Get Daily Movie Sales

knitr::opts_chunk$set( collapse = TRUE, comment = "#>" )

The boxoffice() function scrapes information about daily box office results of movies. It scrapes the webpages of either http://www.boxofficemojo.com or https://www.the-numbers.com/ for this information. The data it returns are the following:

  1. Movie name
  2. The studio that produced that movie
  3. The daily gross
  4. Daily percent change in gross
  5. Number of theaters it is playing in
  6. Average gross per theater (result of 4 / result of 5)
  7. Gross-to-date
  8. How many days the movie has been playing
  9. The date of the data

In essence, it shows how well each movie performed on a given day.

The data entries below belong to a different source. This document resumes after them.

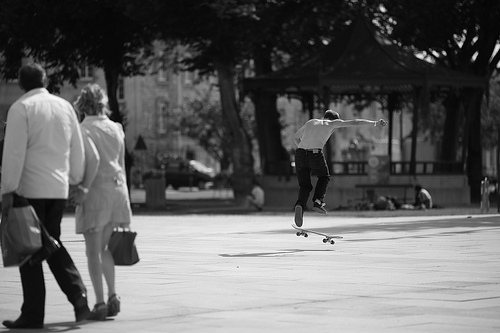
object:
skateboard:
[289, 221, 345, 244]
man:
[3, 62, 94, 330]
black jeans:
[291, 149, 330, 209]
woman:
[74, 81, 141, 317]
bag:
[109, 225, 141, 265]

movies <- boxoffice::boxoffice(date = as.Date("2015-10-31")) dim(movies) movies[1:5, ]

There are three parameters for boxoffice(): dates, site, and top_n.

dates are simply an input dates (in Date format) that you want to get information on. In accepts either a single date or a vector of dates. site indicates which site you want to scrape: the-numbers.com or boxofficemojo.com. The accepted inputs are "numbers" which is the default site or "mojo". Both sites are very similar and provide nearly identical results. All results are ordered in descending order by how much that movie made on that day. For example, the top selling movie of the day is the first value while the worst selling movie is the last value.

Note that the terms of use for boxofficemojo.com does not permit scraping without their written permission. If you do not have written permission, please ask them for it or change or only scrape from the-numbers.com.

Here is the first 10 movie names for both sites. We will use the top_n parameter to only return the top 10 selling movies.

mojo <- boxoffice::boxoffice(dates = as.Date("2015-10-31"), site = "mojo", top_n = 10) numbers <- boxoffice::boxoffice(dates = as.Date("2015-10-31"), site = "numbers", top_n = 10) cbind(mojo[, c(1,3)], numbers[, c(1,3)])

The results are close. Some movie name spellings and numbers are slightly different. In this case, the 10th ranking movie is also different between the sites. Situations like this are rare. When looking at more recent releases (e.g. within the last two weeks), there will be more differences. These differences will disappear (at least for the most part) as time goes on.